■ VORGEGEBENER TEXT ■

<<<<

Defizit schwächt nicht nur die Knochen
Depressionen vom Vitamin-D-Mangel?
Medical Tribune Bericht
Dafür untersuchten die Ärzte rund 1200 Menschen, 169 von ihnen litten an einer leichten Depression, 26 an einer schwereren Form. Es zeigte sich, dass die Vitamin-D-Spiegel in beiden Gruppen der Erkrankten um jeweils 14 Prozent niedriger waren als bei den Gesunden,berichten Witte J.G. Hoogendijk und seine Kollegen in den Archives of General Psychiatry (2008; 65: 508 – 512) .
Sind die Veränderungen Folge oder Ursache der Depression? Der Vitaminmangel könnte beispielsweise die Konsequenz krankheitsbedingt verminderter Außenaktivitäten sein. Andererseits gibt es aber auch Hinweise, dass das Defizit selbst den Hirnstoffwechsel ungünstig beeinflusst. Die Aufklärung bedarf weiterer Untersuchungen, doch davon unabhängig sollte nach Ansicht der Autoren nicht versäumt werden, die veränderten Spiegel auszugleichen – ob präventiv oder therapeutisch.

>>>>

■ ARBEITSSCHRITTE ■
1. Gib im Text über Vitamin-D-Mangel und Depression den Abschnitt von "Medical Tribune Bericht" bis "508 – 512) ." wieder und benenne darin "Ärzte" in "Forscher" um.
2. Liste alle Zahlen auf, die im Text über Vitamin-D-Mangel und Depression eine Anzahl untersuchter Menschen angeben.

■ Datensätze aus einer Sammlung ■

<<<<

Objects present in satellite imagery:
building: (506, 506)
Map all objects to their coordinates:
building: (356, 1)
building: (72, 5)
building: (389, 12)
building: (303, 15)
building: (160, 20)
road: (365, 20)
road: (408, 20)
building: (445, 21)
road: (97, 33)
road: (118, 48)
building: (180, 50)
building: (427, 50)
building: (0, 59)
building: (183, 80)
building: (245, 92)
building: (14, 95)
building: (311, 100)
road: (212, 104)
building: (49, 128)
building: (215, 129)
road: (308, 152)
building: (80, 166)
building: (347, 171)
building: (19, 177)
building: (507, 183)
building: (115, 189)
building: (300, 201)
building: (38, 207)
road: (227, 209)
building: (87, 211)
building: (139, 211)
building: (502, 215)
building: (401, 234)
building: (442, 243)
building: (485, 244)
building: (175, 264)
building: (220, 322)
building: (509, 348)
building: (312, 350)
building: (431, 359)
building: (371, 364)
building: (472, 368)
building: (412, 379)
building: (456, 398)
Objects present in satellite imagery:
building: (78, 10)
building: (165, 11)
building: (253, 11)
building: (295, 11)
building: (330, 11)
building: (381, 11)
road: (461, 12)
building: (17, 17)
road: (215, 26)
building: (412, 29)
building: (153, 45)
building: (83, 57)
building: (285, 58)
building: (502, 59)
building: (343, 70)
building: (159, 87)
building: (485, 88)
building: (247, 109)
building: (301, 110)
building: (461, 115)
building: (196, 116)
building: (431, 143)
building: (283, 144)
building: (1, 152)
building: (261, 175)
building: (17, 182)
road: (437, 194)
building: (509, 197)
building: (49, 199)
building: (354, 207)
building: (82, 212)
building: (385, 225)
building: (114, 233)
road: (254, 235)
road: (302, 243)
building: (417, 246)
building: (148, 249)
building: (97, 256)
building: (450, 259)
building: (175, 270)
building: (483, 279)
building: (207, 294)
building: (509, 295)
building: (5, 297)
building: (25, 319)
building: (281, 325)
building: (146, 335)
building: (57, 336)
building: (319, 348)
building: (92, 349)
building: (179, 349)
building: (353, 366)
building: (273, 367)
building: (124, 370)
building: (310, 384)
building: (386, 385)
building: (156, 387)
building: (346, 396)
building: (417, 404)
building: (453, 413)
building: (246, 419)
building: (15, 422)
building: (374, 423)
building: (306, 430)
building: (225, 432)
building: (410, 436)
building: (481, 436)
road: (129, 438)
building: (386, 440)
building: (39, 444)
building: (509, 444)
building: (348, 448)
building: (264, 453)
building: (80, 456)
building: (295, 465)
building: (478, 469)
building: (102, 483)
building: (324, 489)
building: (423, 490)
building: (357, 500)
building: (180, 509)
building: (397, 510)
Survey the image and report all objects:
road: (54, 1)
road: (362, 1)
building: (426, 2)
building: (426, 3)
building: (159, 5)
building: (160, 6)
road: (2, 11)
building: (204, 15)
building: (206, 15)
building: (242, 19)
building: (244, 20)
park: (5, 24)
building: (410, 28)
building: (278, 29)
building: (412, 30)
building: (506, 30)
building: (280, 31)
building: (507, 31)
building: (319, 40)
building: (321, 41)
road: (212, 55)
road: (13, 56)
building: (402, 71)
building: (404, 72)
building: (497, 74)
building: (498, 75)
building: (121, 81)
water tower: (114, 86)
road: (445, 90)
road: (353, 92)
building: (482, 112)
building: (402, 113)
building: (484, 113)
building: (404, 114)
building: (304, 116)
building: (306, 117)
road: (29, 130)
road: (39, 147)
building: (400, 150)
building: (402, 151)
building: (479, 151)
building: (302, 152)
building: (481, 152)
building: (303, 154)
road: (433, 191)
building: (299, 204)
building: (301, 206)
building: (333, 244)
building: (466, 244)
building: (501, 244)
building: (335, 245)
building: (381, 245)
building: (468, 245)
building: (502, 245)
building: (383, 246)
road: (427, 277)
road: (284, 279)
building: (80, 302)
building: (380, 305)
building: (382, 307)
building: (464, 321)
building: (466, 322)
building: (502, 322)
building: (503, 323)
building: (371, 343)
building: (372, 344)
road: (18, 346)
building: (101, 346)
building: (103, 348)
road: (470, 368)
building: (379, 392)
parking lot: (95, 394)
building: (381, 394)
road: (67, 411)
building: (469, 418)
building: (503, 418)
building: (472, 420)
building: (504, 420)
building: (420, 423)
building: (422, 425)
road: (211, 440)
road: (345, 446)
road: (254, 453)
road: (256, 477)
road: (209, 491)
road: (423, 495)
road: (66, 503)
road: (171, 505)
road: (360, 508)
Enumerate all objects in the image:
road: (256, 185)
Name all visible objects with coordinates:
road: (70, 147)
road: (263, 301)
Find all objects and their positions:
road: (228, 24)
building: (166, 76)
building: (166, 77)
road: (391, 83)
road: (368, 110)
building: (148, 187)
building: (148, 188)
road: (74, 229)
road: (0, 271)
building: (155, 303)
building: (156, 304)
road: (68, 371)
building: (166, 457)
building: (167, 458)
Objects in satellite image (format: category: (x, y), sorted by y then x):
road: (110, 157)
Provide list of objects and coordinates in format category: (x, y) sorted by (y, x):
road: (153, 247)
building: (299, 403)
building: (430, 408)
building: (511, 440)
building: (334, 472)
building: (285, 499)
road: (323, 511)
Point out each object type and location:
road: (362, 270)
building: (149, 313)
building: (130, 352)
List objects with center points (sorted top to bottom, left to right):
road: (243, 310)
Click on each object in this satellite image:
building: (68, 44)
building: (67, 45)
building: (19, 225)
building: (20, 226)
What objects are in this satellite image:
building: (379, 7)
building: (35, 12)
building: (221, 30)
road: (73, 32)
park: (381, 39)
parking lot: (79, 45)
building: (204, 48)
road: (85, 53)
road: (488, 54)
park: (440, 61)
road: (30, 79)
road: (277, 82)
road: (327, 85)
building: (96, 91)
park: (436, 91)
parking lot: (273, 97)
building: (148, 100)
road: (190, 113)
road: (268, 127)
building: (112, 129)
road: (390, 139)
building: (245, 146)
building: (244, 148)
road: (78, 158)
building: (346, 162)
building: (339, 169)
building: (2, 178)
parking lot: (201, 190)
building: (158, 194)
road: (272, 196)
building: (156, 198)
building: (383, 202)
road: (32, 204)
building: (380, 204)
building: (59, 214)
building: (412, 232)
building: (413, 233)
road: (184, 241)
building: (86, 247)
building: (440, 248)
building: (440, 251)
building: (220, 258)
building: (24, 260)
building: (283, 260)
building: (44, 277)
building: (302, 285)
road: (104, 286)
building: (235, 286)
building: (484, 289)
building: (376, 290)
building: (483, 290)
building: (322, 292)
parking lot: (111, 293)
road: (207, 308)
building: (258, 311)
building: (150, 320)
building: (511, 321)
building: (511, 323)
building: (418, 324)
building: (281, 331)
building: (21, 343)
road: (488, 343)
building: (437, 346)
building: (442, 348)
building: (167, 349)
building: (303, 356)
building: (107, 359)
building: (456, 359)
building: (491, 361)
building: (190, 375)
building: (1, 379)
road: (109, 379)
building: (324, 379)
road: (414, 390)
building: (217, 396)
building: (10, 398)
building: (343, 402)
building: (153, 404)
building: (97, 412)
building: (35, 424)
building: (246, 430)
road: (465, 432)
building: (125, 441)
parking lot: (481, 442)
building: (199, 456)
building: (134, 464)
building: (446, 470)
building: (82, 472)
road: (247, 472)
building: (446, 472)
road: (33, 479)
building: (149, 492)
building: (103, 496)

>>>>

■ LÖSUNGEN ■
1.
Medical Tribune Bericht
Dafür untersuchten die Forscher rund 1200 Menschen, 169 von ihnen litten an einer leichten Depression, 26 an einer schwereren Form. Es zeigte sich, dass die Vitamin-D-Spiegel in beiden Gruppen der Erkrankten um jeweils 14 Prozent niedriger waren als bei den Gesunden,berichten Witte J.G. Hoogendijk und seine Kollegen in den Archives of General Psychiatry (2008; 65: 508 – 512) .

2.
- rund 1200: alle untersuchten Menschen
- 169: Menschen mit einer leichten Depression
- 26: Menschen mit einer schwereren Form der Depression